ヨナは何とかこの宣教の使命から 逃れたい、自分ではなく、他の人を遣わしてくれたらと思っていたのかも知れません。
イスラエルには、たぶん自分よりもっと優秀な預言者がいるし、その人々を神様は ニネベに遣わしてくれるのではと思ったのかもしれません。
兎に角、自分は嫌だったのです。

〈1:5〉
大嵐で海が台風の様に荒れ、ついに重い荷物を(多分 運送運搬用の頼まれた荷物もあった事でしょうが) 、船を軽くする為にことごとく海に投げ捨てようとしました。
その最中に、ヨナは船底でぐっすりと寝込んでいたのです。
柱に頭をぶつけるくらいの嵐の中でよく眠れたものですが、 ヨナにとって、この苦しい使命から一時的にでも逃れる為に、 ぐっすりと眠ってしまい、忘れたいと思ったのでしょう。(1:6)
そこに船長が来て、ヨナを起こして祈る事を命じます。
そこでヨナは、様々な自分の経緯を説明し、自分にこの嵐の原因がある事を 語りました。
ヨナは預言者なので、この嵐が神の怒りである事を十分に察知していたのです。

〈1:11〜12〉
ヨナの提案は、自分を海に投げ込んでくれ!というものでした。
ヨナにとって、敵国ニネベに行くよりも、 海で溺れて死んだ方がまだましだったのでしょう。

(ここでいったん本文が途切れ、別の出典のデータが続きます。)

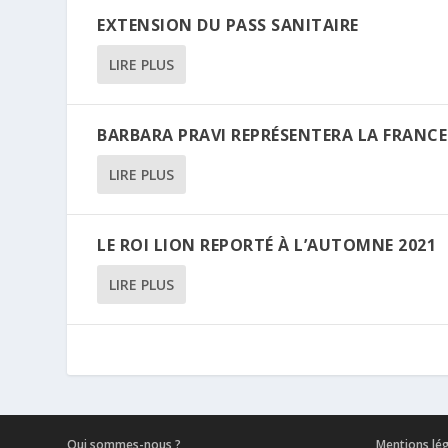
EXTENSION DU PASS SANITAIRE
LIRE PLUS
BARBARA PRAVI REPRÉSENTERA LA FRANCE
LIRE PLUS
LE ROI LION REPORTÉ À L’AUTOMNE 2021
LIRE PLUS
Qui sommes-nous ?
Mentions lé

これによって、ヨナは勇気のある人だなと思えるかもしれませんし、 死んでもニネベに行きたくないともとれます。
このヨナの提案に対し→〈1:13〜14〉

船長をはじめ、この船には船乗り達や、乗船客もいたでしょう。
彼らは、ヨナの提案を"人身御供"の様に感じたのだと思います。
なので人々は、 ヨナの言葉に対しスルーしていました。
人道的に人を嵐の海に投げ込む事など絶対に出来ない事です。
しかし、海がますます荒れてきて、 船は沈没しそうになりました。
もうだめかという状況になったのです。

〈1:15〜16〉
そしてついに、ヨナを大嵐の海に投げ込みました。
最後の最後の手段。
藁をもつかむ思いで人々はヨナを海に投げ込んだのです。
すると、嘘の様に海は静かになり、凪になったのです。
人々は、イスラエルの神こそ天地の主である事を知り、 礼拝をしました。
この後この人々が、神にどこまで回心したかは分かりませんが、 人々は確かに変わったのです。

〈1:17〉
ヨナは海の中に 投げ入れられて、ある意味苦しい中にも死ぬ事の楽さがあったかもしれません。
やっとこれでこの重荷から解放される、と。

しかし、ヨナは天地の創り主が、更に全ての生き物の創り主である事を知りました。
ヨナは、大きな魚に飲み込まれてしまったのです。
そして、魚の中で三日三晩過ごす事になるのです。
神様は、全てのものの創り主、全てをご支配なさる方です。
神様は、どうしてでもヨナをニネベに 向かわせたかったのです。

神はヨナを選んだのです。

この世の、罪を知らず、罪の中に生きている人々を見て、こんな世の中は滅んでも良い と思う事もあります。
しかし、この時、この場所に、私達がヨナとして置かれているのには、 たとえ嫌でも遣わす方がいらっしゃるという事です。
偶然にこの時代に生きてはいません。
神は私達を遣わしてくださるのです。